Installing an AC battery – What should you bear in mind?

Adding an AC battery is an attractive option for effectively expanding existing photovoltaic systems and significantly increasing self-consumption. However, there are a few things to consider to ensure that the retrofit goes smoothly:

1. Check compatibility

Not all batteries are compatible with all photovoltaic systems. Before choosing an AC battery, you should check whether your existing photovoltaic system and inverter meet the technical requirements of the desired battery.

2. Assess the electrical infrastructure

It is advisable to have the domestic connection and electrical distribution assessed by a professional electrician. Some batteries require additional protection or space in the fuse box.

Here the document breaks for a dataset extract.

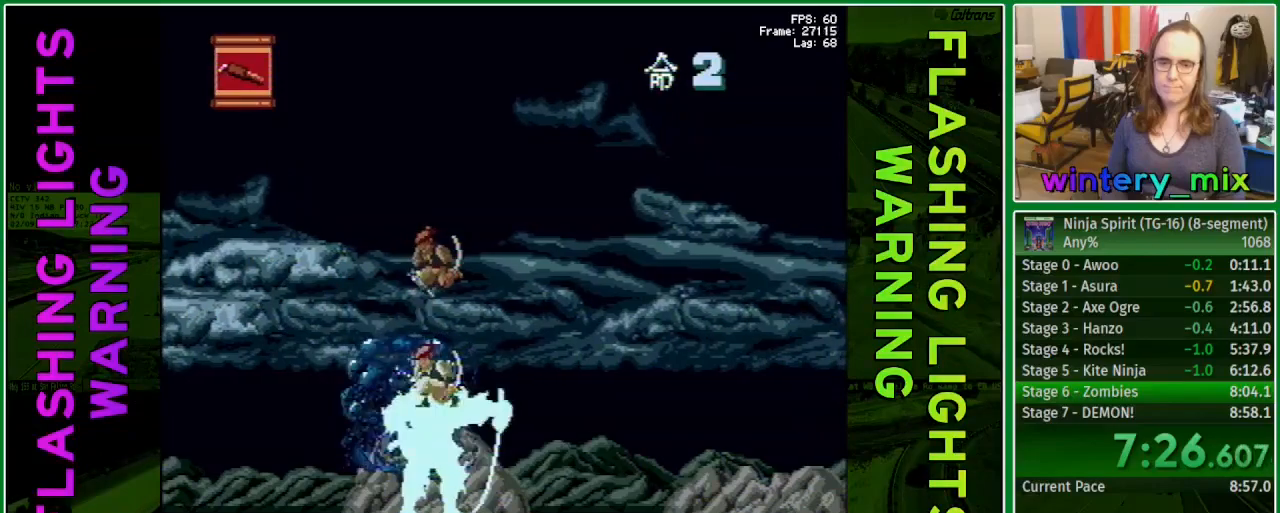
{"buttons": ["Y", "DPAD_DOWN"], "events": []}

3. Consider the space required

AC batteries require a certain amount of space in the house or basement, depending on the model and capacity. Installation should be as close as possible to the grid connection point in order to minimise line losses.

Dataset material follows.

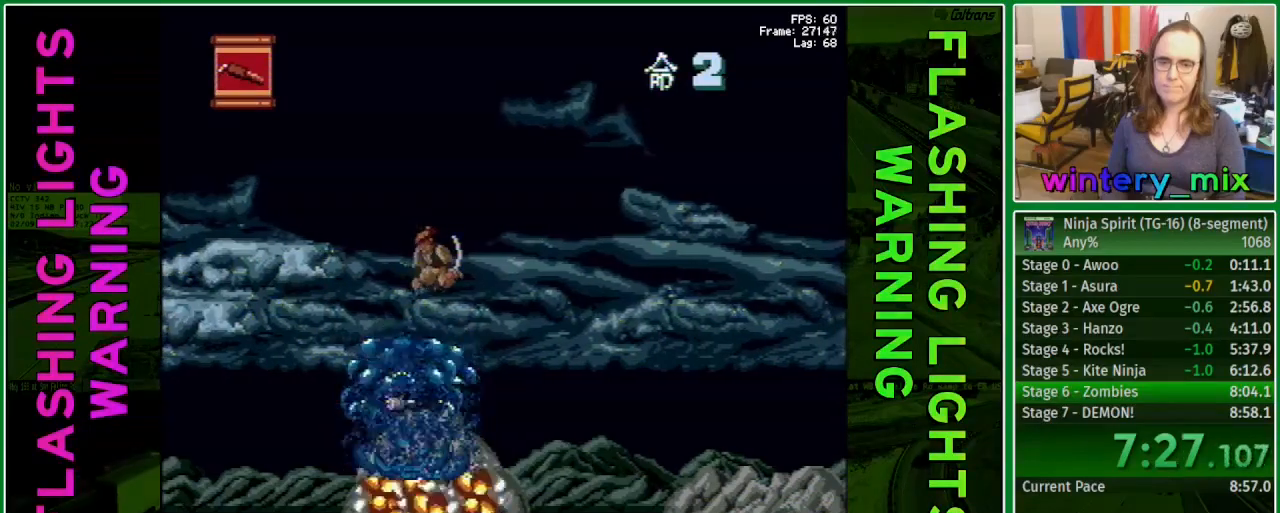
{"buttons": ["Y", "DPAD_DOWN"], "events": []}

4. Calculate installation costs

In addition to the battery itself, there are also costs for installation, electricity and, if necessary, conversion. An individual quote from a certified installation company will give you the total price.

5. Consider extension options

Some AC batteries can be extended in a modular fashion. If you are considering expanding your photovoltaic installation or storage system in the future, it is important to choose a compatible system from the outset.

Which is more advantageous – an AC or DC battery?

A crucial factor in choosing between an AC and DC battery is cost. This consists of both the acquisition and installation costs on the one hand, and the operating costs on the other. Any subsidies also play an important role in calculating the costs of an electricity storage system.

Acquisition costs

AC batteries usually have their own inverter and are slightly more expensive to purchase, but they are particularly well suited to existing PV installations – ideal for upgrades. DC batteries, on the other hand, can be efficiently integrated into the overall system of new construction projects, often reducing overall costs and increasing system efficiency.

Installation costs

AC systems are attractive due to their modular design and are easy and simple to install, especially in existing installations. DC systems, on the other hand, require more precise planning and coordination with the PV installation, which can increase installation costs – but they offer a more efficient overall solution for new installations.

Operating costs and efficiency

AC batteries lose a bit more energy because they convert DC to AC and back again, which can affect efficiency and cost-effectiveness over time. DC batteries are more efficient because they store electricity directly, minimising conversion losses and saving energy over the years.

Long-term profitability

While AC batteries may be slightly more expensive to purchase, they offer a good retrofit option thanks to their flexibility. DC batteries, on the other hand, score points for lower operating costs and greater efficiency, which is particularly attractive for new builds or major retrofits.

Conclusion: AC or DC battery – Which is the best choice?

Choosing between an AC or DC battery depends on the existing or planned photovoltaic installation. AC batteries are well suited for retrofitting existing installations, but they are less efficient due to higher conversion losses. DC batteries are more efficient for new installations because they store direct current directly, but require more precise planning.